(a.1) Daily number of initial devices from factory is as with a/c production [ (active devices + random(30))/30]. If this number is 0, or there are any damaged devices present, then no R&D will result this turn from this factory. [This agrees with the manual ]
(a.2) A factory will then produce a random R&D between 1 and the number of devices from step (a.1) ie 1 device = 1, 2 devices = 1,2, 3 devices =1,2,3, 4 devices = 1,2,3,4 10 devices = 1,2,3,4,5,6,7,8,9,10 etc.
(b) The random R&D is then divided by 10. Any random R&D of less than 10 will be '0', otherwise it will be the ten's component of the random R&D.
(c) If there are no damaged devices in factory (this is a given as there must be NO damaged ones present), add '1' to the number from (b).
(d) If the number from (c) exceeds 3, it is capped at '3'.
My bad. I have written without brackets, and everyone believed
In step b it divides the result in a2 by 10. So it makes absoulutly NO difference of a 1 or a 2 result in either a1 or a2 as this step will ALWAYS give a 0 result. This will be the course of any game I am familar with. I have not seen anyone be able to get over 270 fully repaired R&D factories. Remember, this code works on a factory by factory basis. So a SINGLE R&D factory would have to 270 or larger. This is beyond absurd.
Yeah, procedure seems to be complete waste of time, because every factory between 30, and 270 will produce ALWAYS 1 point per day.

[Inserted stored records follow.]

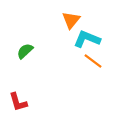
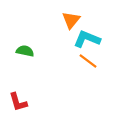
green semicircle: rotated 54 degrees clockwise
orange line: moved 5 px left
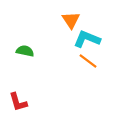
orange triangle: rotated 12 degrees counterclockwise
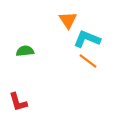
orange triangle: moved 3 px left
green semicircle: rotated 18 degrees counterclockwise
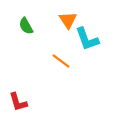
cyan L-shape: rotated 132 degrees counterclockwise
green semicircle: moved 1 px right, 25 px up; rotated 114 degrees counterclockwise
orange line: moved 27 px left
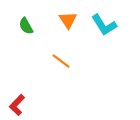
cyan L-shape: moved 17 px right, 14 px up; rotated 12 degrees counterclockwise
red L-shape: moved 1 px left, 3 px down; rotated 60 degrees clockwise
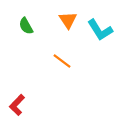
cyan L-shape: moved 4 px left, 5 px down
orange line: moved 1 px right
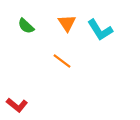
orange triangle: moved 1 px left, 3 px down
green semicircle: rotated 18 degrees counterclockwise
red L-shape: rotated 95 degrees counterclockwise
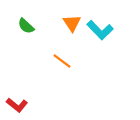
orange triangle: moved 5 px right
cyan L-shape: rotated 12 degrees counterclockwise
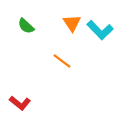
red L-shape: moved 3 px right, 2 px up
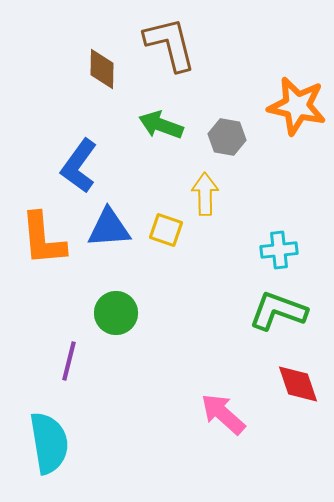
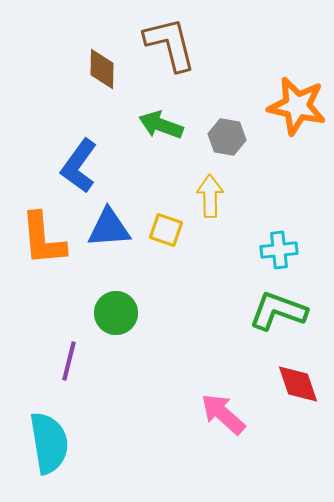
yellow arrow: moved 5 px right, 2 px down
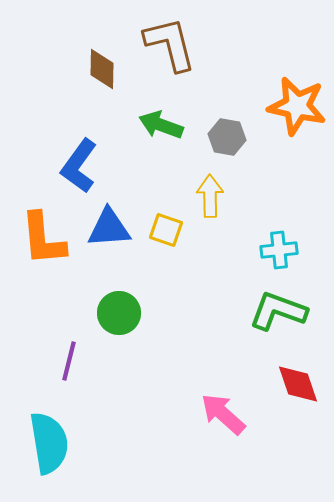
green circle: moved 3 px right
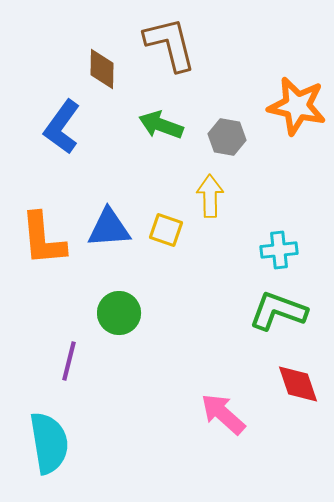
blue L-shape: moved 17 px left, 39 px up
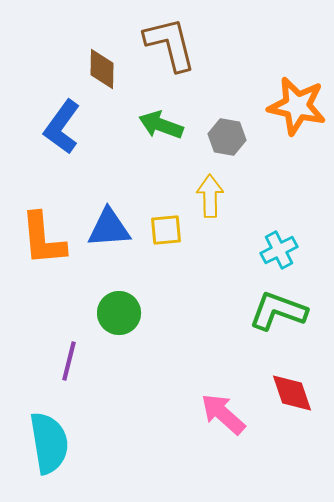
yellow square: rotated 24 degrees counterclockwise
cyan cross: rotated 21 degrees counterclockwise
red diamond: moved 6 px left, 9 px down
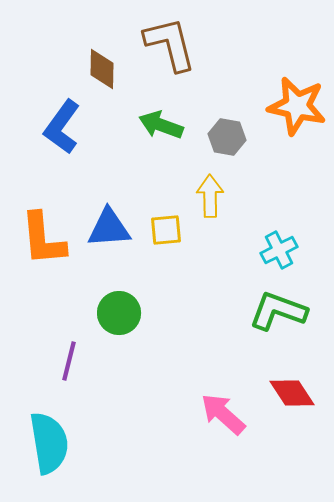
red diamond: rotated 15 degrees counterclockwise
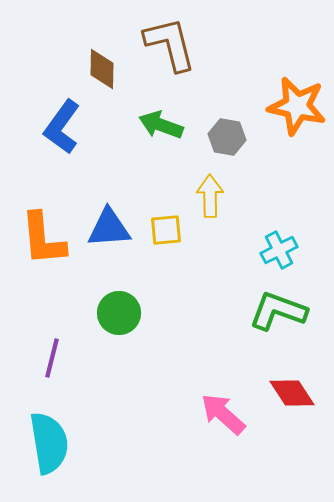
purple line: moved 17 px left, 3 px up
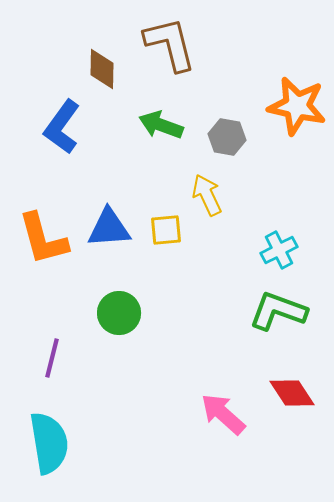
yellow arrow: moved 3 px left, 1 px up; rotated 24 degrees counterclockwise
orange L-shape: rotated 10 degrees counterclockwise
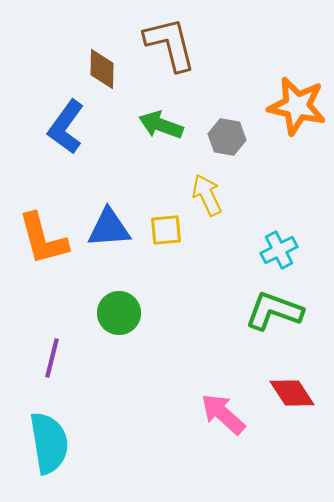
blue L-shape: moved 4 px right
green L-shape: moved 4 px left
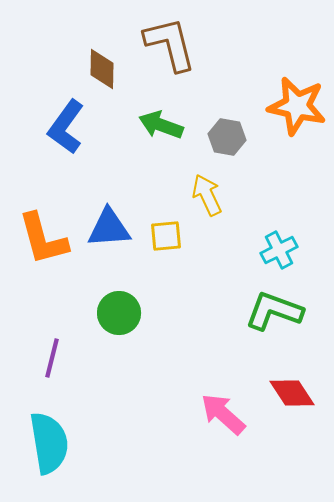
yellow square: moved 6 px down
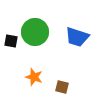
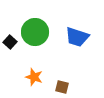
black square: moved 1 px left, 1 px down; rotated 32 degrees clockwise
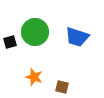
black square: rotated 32 degrees clockwise
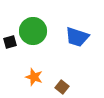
green circle: moved 2 px left, 1 px up
brown square: rotated 24 degrees clockwise
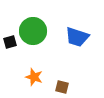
brown square: rotated 24 degrees counterclockwise
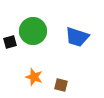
brown square: moved 1 px left, 2 px up
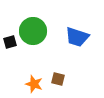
orange star: moved 7 px down
brown square: moved 3 px left, 6 px up
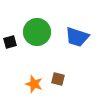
green circle: moved 4 px right, 1 px down
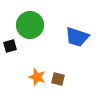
green circle: moved 7 px left, 7 px up
black square: moved 4 px down
orange star: moved 3 px right, 7 px up
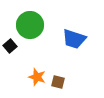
blue trapezoid: moved 3 px left, 2 px down
black square: rotated 24 degrees counterclockwise
brown square: moved 3 px down
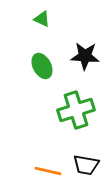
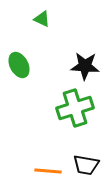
black star: moved 10 px down
green ellipse: moved 23 px left, 1 px up
green cross: moved 1 px left, 2 px up
orange line: rotated 8 degrees counterclockwise
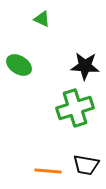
green ellipse: rotated 30 degrees counterclockwise
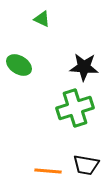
black star: moved 1 px left, 1 px down
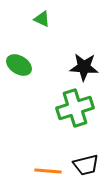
black trapezoid: rotated 24 degrees counterclockwise
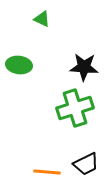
green ellipse: rotated 25 degrees counterclockwise
black trapezoid: moved 1 px up; rotated 12 degrees counterclockwise
orange line: moved 1 px left, 1 px down
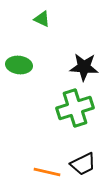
black trapezoid: moved 3 px left
orange line: rotated 8 degrees clockwise
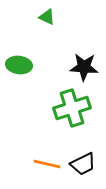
green triangle: moved 5 px right, 2 px up
green cross: moved 3 px left
orange line: moved 8 px up
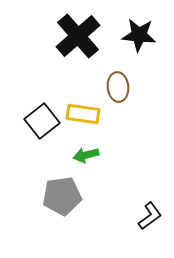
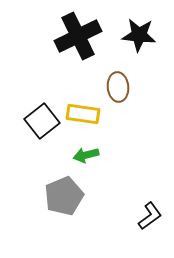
black cross: rotated 15 degrees clockwise
gray pentagon: moved 2 px right; rotated 15 degrees counterclockwise
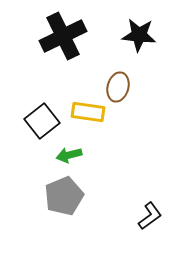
black cross: moved 15 px left
brown ellipse: rotated 20 degrees clockwise
yellow rectangle: moved 5 px right, 2 px up
green arrow: moved 17 px left
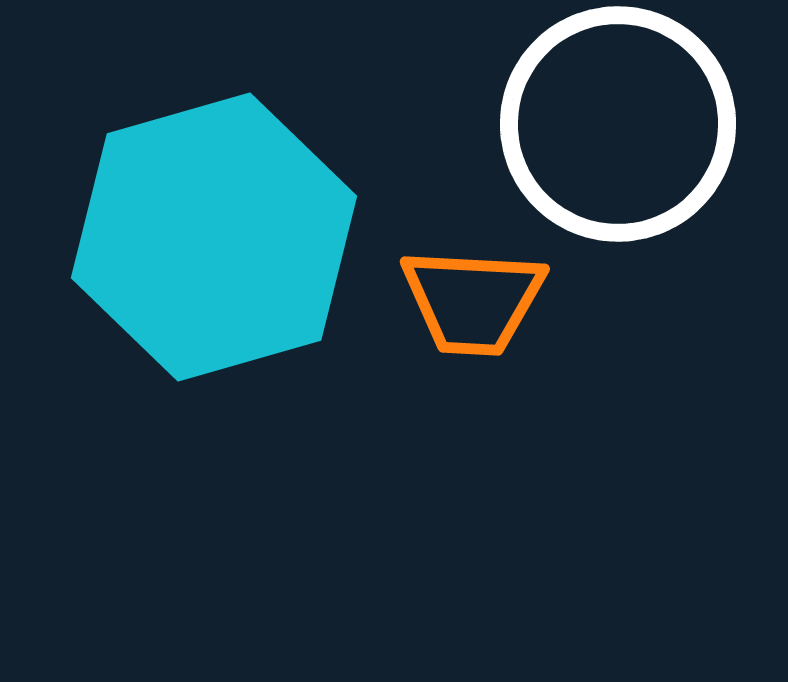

Since this is not board game, I would prefer for EVERY extra point to be better. So I would propose change whole procedure to this:
(a.2) random R&D is chosen between 0, and current factory_size+production from (a.1), so:
(b) divide (a.2) by 30, and round this down
That way, factory of size 30, will behave, as previously. Factory of size 60, will research by around 50% faster, and factory of size 90, will research 2 times as fast, as size 30. Afterward it will be better, but with dimnishing returns, as maximum number will be capped at 3.